Thanks to my friends at Martindale for allowing me to preview the beta site for Martindale Connected. I was asked to do this to provide candor and feedback.
Sorry to disappoint, but I don’t think it is appropriate for me to share the specifics of what I saw and what I said, right now. In the end, that would not benefit the legal marketing community. My intentions are not to scoop any other blog as to the features of the new product, because Martindale isn’t finished and who knows where they’ll end up.
I hope that the comments I shared with them will be taken in the spirit given; I just want the best products out there that will help my attorneys do the best job they can for their clients. Contrary to others’ opinions, I am anything but Pollyanish.
(Sidebar – I tried to find the blog comment that accused
me of being Pollyanish when it came to the MH brand.
If anyone can send me the link, I’ll buy you a cup of coffee).
PRODUCT: Martindale Connected combines the best of what LexisNexis has to offer, in what could be a very cool social networking environment. Let me make myself clear: COULD BE.
But we all know that marketing is about four Ps and not only one. Martindale has the product, now they need to work on the pricing and promotion and placement.
PRICING: Web 2.0 is about sharing information in an open environment. We are now accustomed to, and expect, social networking to be open to all and free to the users. I am all for everyone making a buck, and making lots of them, but as Profnet v. HARO shows, a corporate giant cannot survive on a pricing model originally developed in the 80s, 90s or pre-Web 2.0. It’s time to get creative.
Jaffe Associates just released a White Paper, Web 2.0 and PR 2.0—The Way Jaffe Looks At The Present, that sums it up well:
Web 2.0 is all about sharing content—and lawyers and law firms generate a lot of useful content in the course of doing business. It is an ideal medium. Some popular examples:
- The founders of Wikipedia built a site on wiki software, primed it with information that was already in the public domain, and then opened it up to the entire world.
- The founders of LinkedIn, Facebook and MySpace put up social networking sites, and then opened them up to anyone who wants to post a profile and create a network.
- YouTube did this for audio and video podcasts, and Flickr and Photobucket did it for photographs.
Martindale is in the position to do the same for lawyers. To quote Field of Dreams: “If you build it they will come.”
I believe that the right pricing model has the potential to get most of us to take a second look at Martindale, and open the doors to new customers. After seeing what I have seen, I would be the first to line up (and you know I would). The flip side is, without the right pricing model you are susceptible to other Web 2.0 products happy to fill a need you are not fulfilling, which can then over overtake your market share in a matter of months.
PROMOTION: LexisNexis and Martindale will have to go a long way to woo back clients and legal marketers. I have a list of law firms, including many from the AmLaw 100, who have discontinued Martindale listings.

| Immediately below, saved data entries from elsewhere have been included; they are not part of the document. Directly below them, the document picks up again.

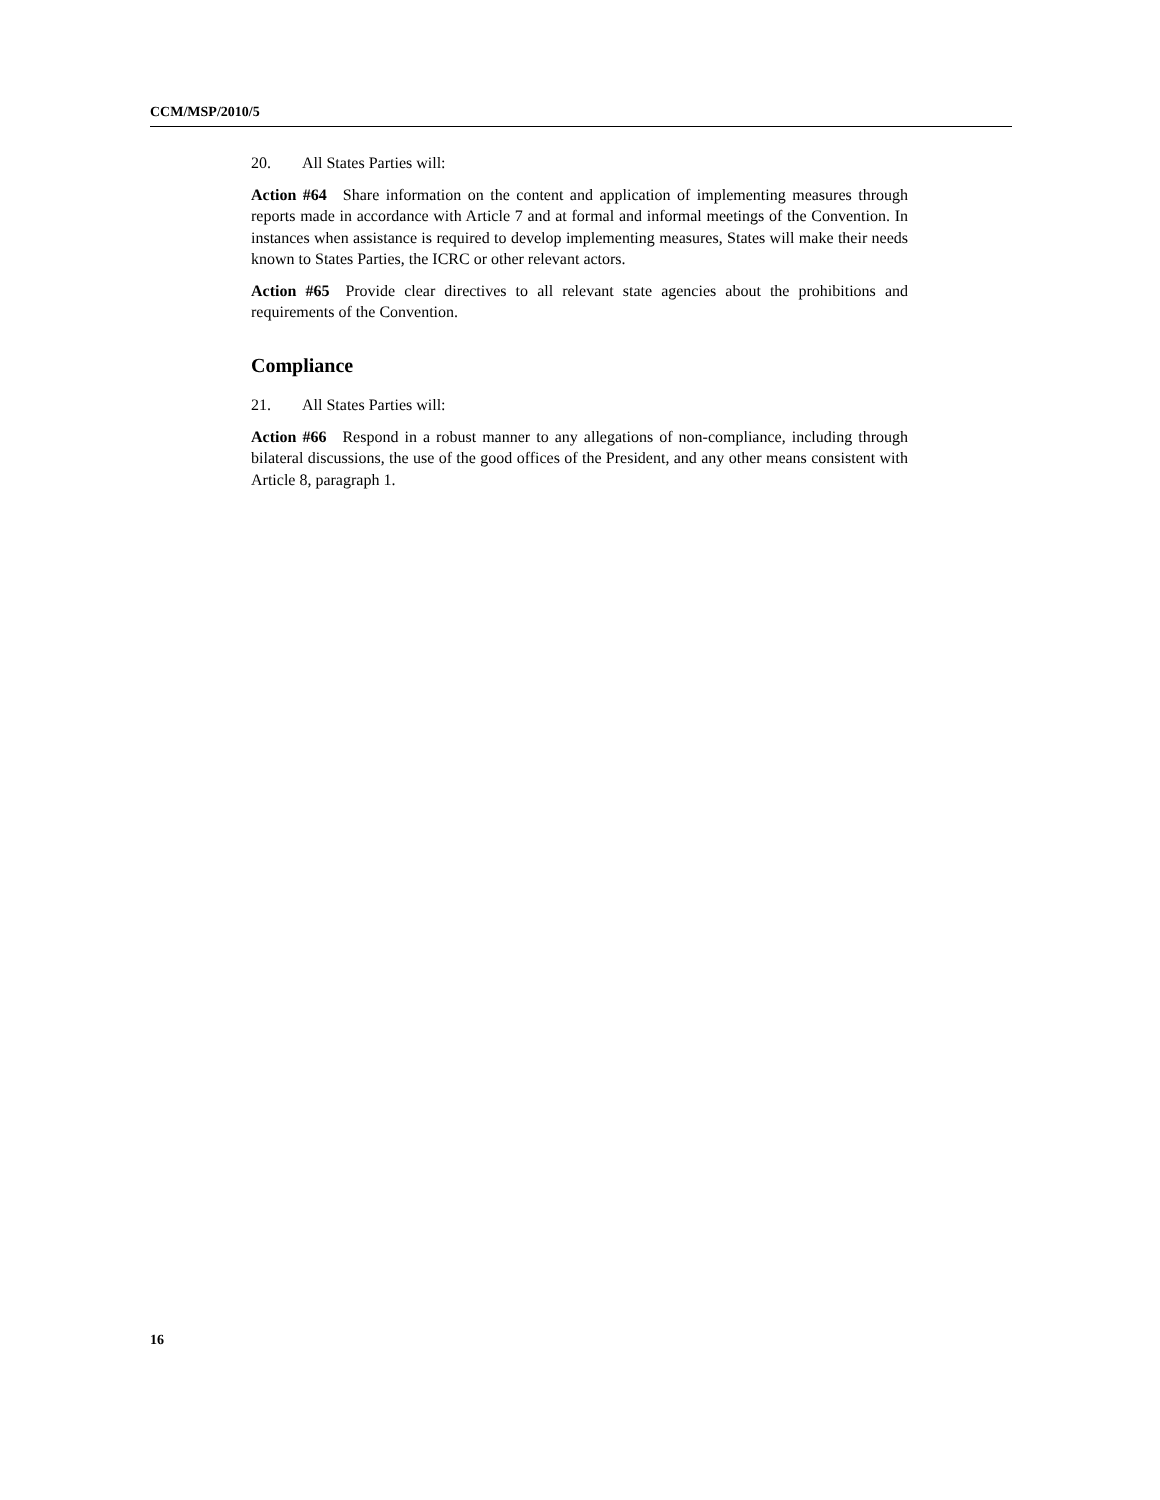CCM/MSP/2010/5
20. All States Parties will:
Action #64 Share information on the content and application of implementing measures through reports made in accordance with Article 7 and at formal and informal meetings of the Convention. In instances when assistance is required to develop implementing measures, States will make their needs known to States Parties, the ICRC or other relevant actors.
Action #65 Provide clear directives to all relevant state agencies about the prohibitions and requirements of the Convention.
Compliance
21. All States Parties will:
Action #66 Respond in a robust manner to any allegations of non-compliance, including through bilateral discussions, the use of the good offices of the President, and any other means consistent with Article 8, paragraph 1.
16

I look forward to seeing how Martindale will work with the legal marketing community to embrace their new product. Because, let’s face it, we’re the ones who will be promoting the product in our firms, the costs will come out of our budgets, and, in most cases, we’ll be the ones managing the use.
PLACEMENT: Web 2.0 has shaken up the placement of products. There was a time when the only authoritative guide to lawyers was Martindale’s AV rating. That is no longer so. In Web 2.0 anyone with an idea, and basic knowledge of how the Internet works, can take an old idea and turn it into a multi-billion dollar company. Facebook and Google come to mind.
Right now LinkedIn and Legal OnRamp are connecting lawyers and purchasers of legal services. The Association of Corporate Counsel has a mission to reconnect the value of legal services to the cost of legal services. They want to connect counsel to regional lawyers, minority owned firms and boutiques. Did I mention that they want to CONNECT these people. Can’t wait to hear how they plan to do that.